IMG_08432Ciao a tutti!

Ho deciso di pubblicare il primo post sulla Torre di Londra perché è, a mio parere, il sito londinese più interessante tra i tanti, e decisamente merita una visita. Se vi piace la storia, se vi intriga il mistero, se nella vostra lista di cose “da vedere” quando andate in vacanza non mancano mai i castelli, allora la Torre di Londra (sito UNESCO) vi regalerà davvero delle emozioni.

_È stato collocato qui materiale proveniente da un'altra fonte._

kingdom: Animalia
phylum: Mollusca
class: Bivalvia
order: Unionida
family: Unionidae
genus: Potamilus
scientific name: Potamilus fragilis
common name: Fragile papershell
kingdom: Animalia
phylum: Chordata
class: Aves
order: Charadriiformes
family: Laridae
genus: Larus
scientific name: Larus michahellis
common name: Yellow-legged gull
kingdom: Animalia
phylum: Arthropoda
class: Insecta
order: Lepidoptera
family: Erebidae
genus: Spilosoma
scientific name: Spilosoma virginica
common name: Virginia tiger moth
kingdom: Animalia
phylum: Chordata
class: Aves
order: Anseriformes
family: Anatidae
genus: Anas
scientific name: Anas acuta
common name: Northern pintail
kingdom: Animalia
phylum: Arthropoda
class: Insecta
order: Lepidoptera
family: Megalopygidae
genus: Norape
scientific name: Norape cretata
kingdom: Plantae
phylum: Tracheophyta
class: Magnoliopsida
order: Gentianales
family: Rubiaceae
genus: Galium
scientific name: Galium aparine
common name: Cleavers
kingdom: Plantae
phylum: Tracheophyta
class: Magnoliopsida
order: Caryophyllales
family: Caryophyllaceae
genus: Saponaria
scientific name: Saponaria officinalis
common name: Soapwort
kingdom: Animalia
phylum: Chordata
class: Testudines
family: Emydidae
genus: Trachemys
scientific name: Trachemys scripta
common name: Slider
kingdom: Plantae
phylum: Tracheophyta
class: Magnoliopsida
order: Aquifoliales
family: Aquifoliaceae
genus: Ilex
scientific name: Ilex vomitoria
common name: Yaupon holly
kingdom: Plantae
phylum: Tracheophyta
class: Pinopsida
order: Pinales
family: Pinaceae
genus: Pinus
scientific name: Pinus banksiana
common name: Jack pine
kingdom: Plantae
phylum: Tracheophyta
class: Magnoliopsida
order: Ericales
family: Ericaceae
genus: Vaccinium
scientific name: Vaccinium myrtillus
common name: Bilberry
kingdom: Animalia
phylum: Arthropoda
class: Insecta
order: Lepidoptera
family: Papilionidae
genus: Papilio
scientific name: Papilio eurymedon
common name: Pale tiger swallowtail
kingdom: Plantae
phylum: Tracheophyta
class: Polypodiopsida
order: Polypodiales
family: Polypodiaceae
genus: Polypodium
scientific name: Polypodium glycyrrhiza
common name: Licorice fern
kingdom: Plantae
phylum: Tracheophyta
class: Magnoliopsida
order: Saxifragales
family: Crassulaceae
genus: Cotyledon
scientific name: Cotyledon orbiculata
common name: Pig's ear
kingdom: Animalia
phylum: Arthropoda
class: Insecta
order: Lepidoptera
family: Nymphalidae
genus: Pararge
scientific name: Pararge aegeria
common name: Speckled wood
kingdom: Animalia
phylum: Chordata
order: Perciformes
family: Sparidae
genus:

Io l’ho visitata per ben tre volte, e in tutte le occasioni sono uscita con un sorriso (anche un po’ ebete) sulle labbra, dopo aver immaginato lunghi vestiti di dame sfiorare di soppiatto gli antichi muri, dopo aver udito bisbigli di complotti echeggiare nei corridoi; dopo aver quasi odorato i lauti banchetti dei monarchi che ci vissero, e sentito i tonfi sordi carichi di morte delle esecuzioni capitali che vi si tennero. Quando Londra era abbastanza piccola e “bassa” da far risaltare l’altezza del castello, donandogli l’appellativo di “torre”. Tantissime cose sono cambiate, nel tempo; ne è passata di acqua sotto i ponti. Eppure, eccola sempre lì, la vecchia Torre, ergersi in tutto il suo splendore…l’edificio rappresentativo della monarchia e della storia inglese.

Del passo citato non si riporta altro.